# Work done by a constant vector field is 0?

We know that $$\oint \boldsymbol{F}\cdot d\boldsymbol{r}= \iint (\nabla \times \boldsymbol{F})\cdot d\boldsymbol{s}.$$ Now if $\boldsymbol{F}$ is a constant vector, then $\nabla \times \boldsymbol{F}=0$, this gives that $\oint \boldsymbol{F}\cdot d\boldsymbol{r}=0$. And $\oint \boldsymbol{F} \cdot d\boldsymbol{r}$ represents the work $$W=\int \boldsymbol{F} \cdot d\boldsymbol{r}$$ done by the vector field $\boldsymbol{F}$ along a curve. So this gives that work done by a constant vector field is $0$. How can it be possible?

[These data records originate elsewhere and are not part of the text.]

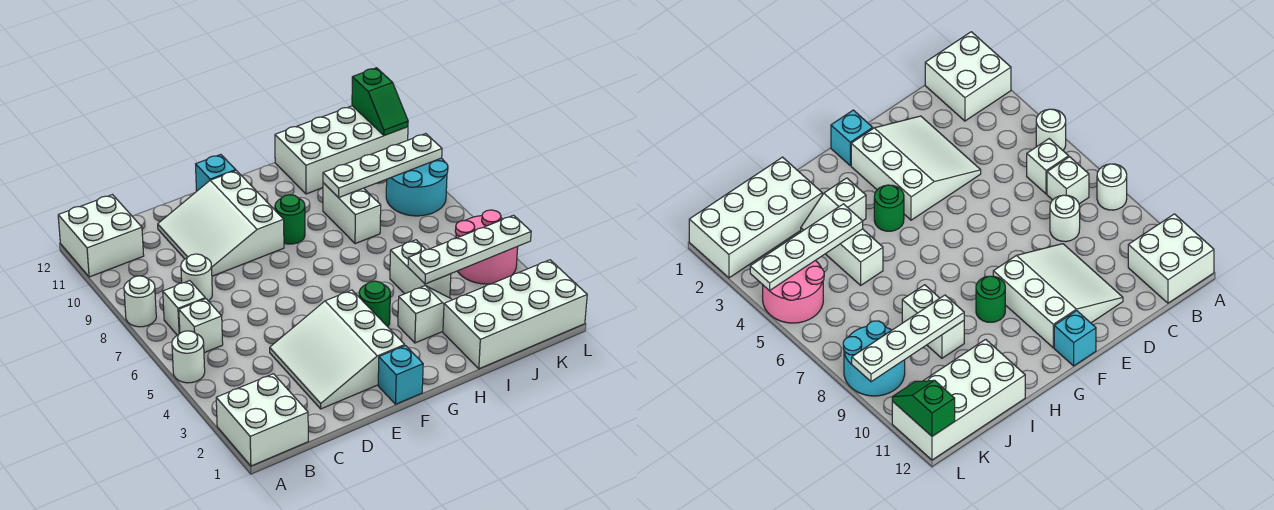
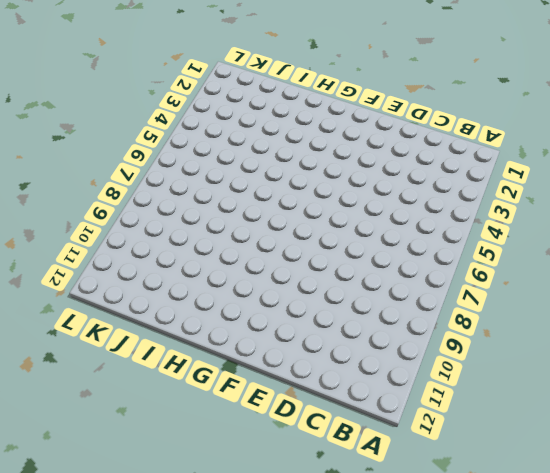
none -> white 2x2 brick [216,374,308,466]
none -> white 1x1 round brick [172,331,205,383]
none -> white 1x1 round brick [124,276,156,327]

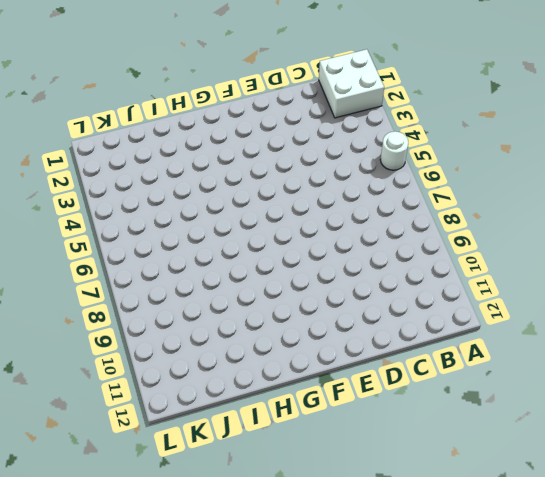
none -> white 1x1 round brick [124,276,156,327]
none -> white 2x2 brick [58,195,144,277]
none -> white 1x1 brick [179,299,223,353]

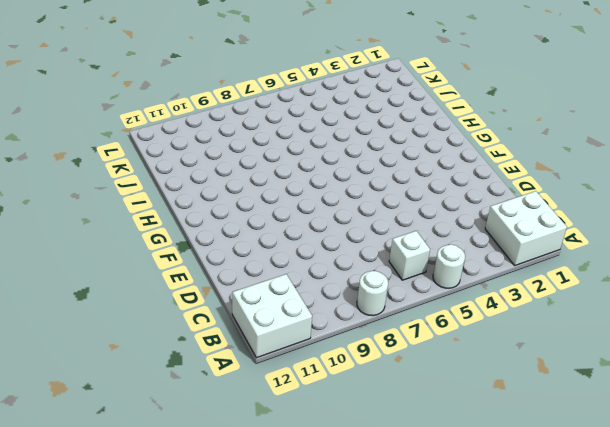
none -> white 1x1 brick [163,281,205,335]
none -> white 1x1 round brick [181,254,212,301]
none -> white 3x3 slope [270,290,405,409]

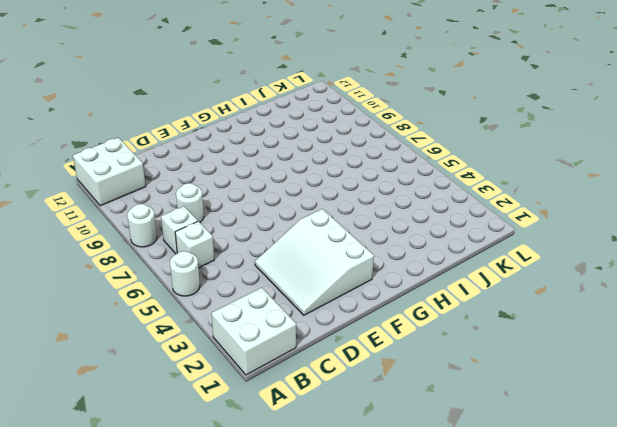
none -> white 3x3 slope [158,171,284,276]
none -> cyan 1x1 brick [378,346,423,404]
none -> cyan 1x1 brick [196,155,236,191]

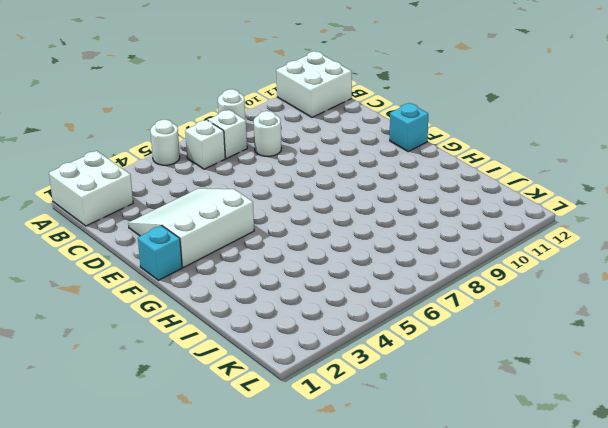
none -> white 3x3 slope [158,171,284,276]
none -> green 1x1 round brick [359,281,390,327]
none -> green 1x1 round brick [275,195,305,244]

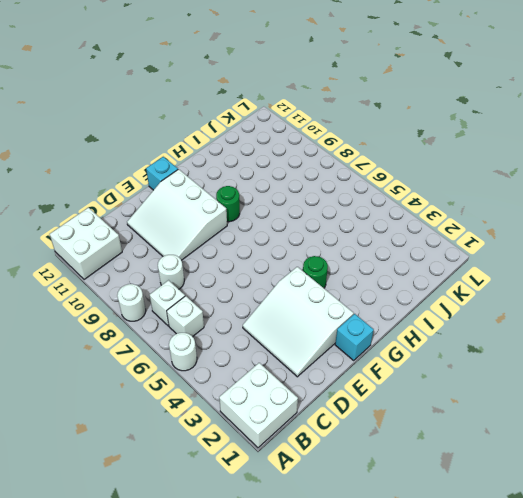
none -> white 1x2 slope [398,286,452,343]
none -> white 2x4 brick [443,260,587,369]
none -> white 1x2 brick [390,240,451,298]

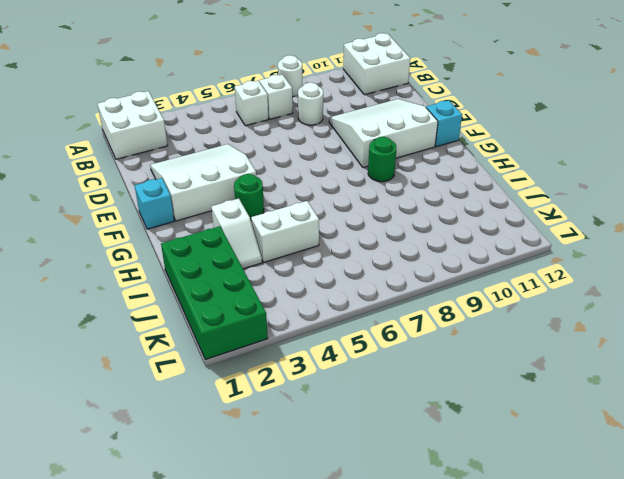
green 2x4 brick [161,226,268,360] -> white 2x4 brick [443,260,587,369]
none -> white 1x1 round brick [172,331,205,383]
none -> white 1x2 brick [323,183,381,244]
none -> white 2x4 brick [275,106,408,194]

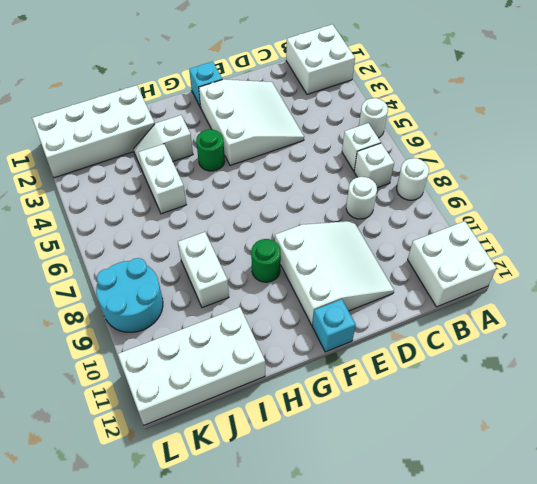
none -> pink 2x2 round brick [455,210,518,284]
none -> white 1x4 plate [408,215,531,284]
none -> white 1x4 plate [323,134,442,198]

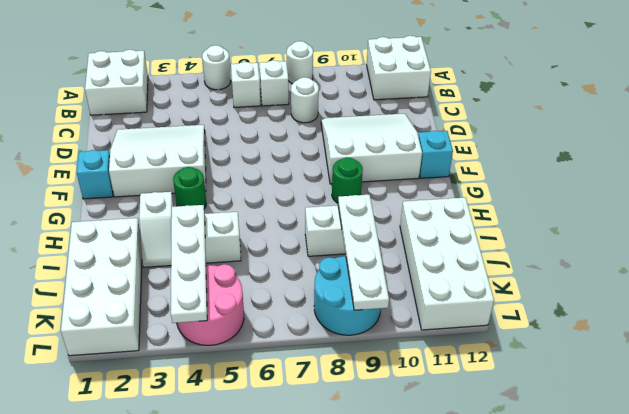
none -> green 1x2 slope [352,68,408,136]

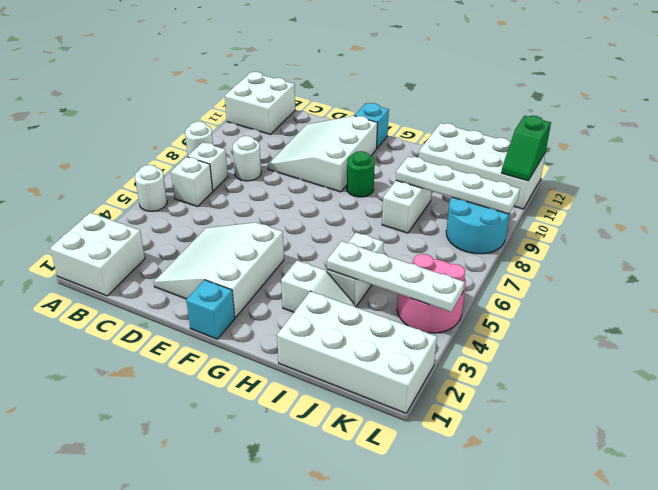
none -> green 1x1 round brick [359,281,390,327]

This isn't surprising. Remember, $\oint$ means that you're integrating around a closed path. Without that requirement you can't use Stokes's Theorem to get a curl. All you've shown is that a constant vector does no work if you go in a big loop. This is the situation with, for instance, gravity close to Earth's surface. You throw a ball in the air, and when it returns to where it started it has the same amount of energy (it's just going the opposite direction).
It is possible for conservative forces. Closed integral of a conservative force (say Electric force) is zero.